The current study has shown that rather than being positioned

by the authors’ intended ways of understanding the texts, the students were able to “read against” rather than “read with” texts (Janks, 1991).

Instead of reading solely for purposes of acquiring knowledge, the critical questions prompted students to seek inconsistencies in the texts and gaps in the way information was presented. The critical stance also enhanced students’ understanding that what is not written is also equally a part of the author’s message and also needs to be

“read.” In addition, it gave students an arena to consider how others’

actions have solved social problems and changed people’s lives, and made them consider how they themselves can become agents of change. The texts also prompted the students to examine situations in their own cities and country, and to consider possible directions and actions towards change. By directing their attention to local situations and their own possible roles, the students were not merely reading the world but were embarking on the first step toward re-writing the world.

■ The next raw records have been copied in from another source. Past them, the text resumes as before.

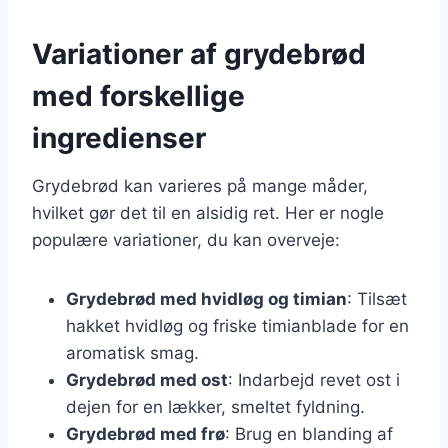
Variationer af grydebrød
med forskellige
ingredienser
Grydebrød kan varieres på mange måder,
hvilket gør det til en alsidig ret. Her er nogle
populære variationer, du kan overveje:
Grydebrød med hvidløg og timian
: Tilsæt
hakket hvidløg og friske timianblade for en
aromatisk smag.
Grydebrød med ost
: Indarbejd revet ost i
dejen for en lækker, smeltet fyldning.
Grydebrød med frø
: Brug en blanding af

The inclusion of critical literacy in EFL courses does, however, require the instructor to exercise creativity. As the dominant ideology of EFL courses is to focus on the technical aspects of the language, the instructor needs to simultaneously satisfy the students’ needs and introduce another perspective. When an appropriate balance is achieved, students can develop not only a view of reading and writing as social practices but also a positive attitude towards the critical stance. This study demonstrates that it is indeed possible and valuable to include a critical literacy framework in the teaching of English in EFL contexts.

ACKNOWLEDGEMENTS

I would like to express my gratitude to the two anonymous reviewers for their insightful comments and suggestions on earlier versions of this paper.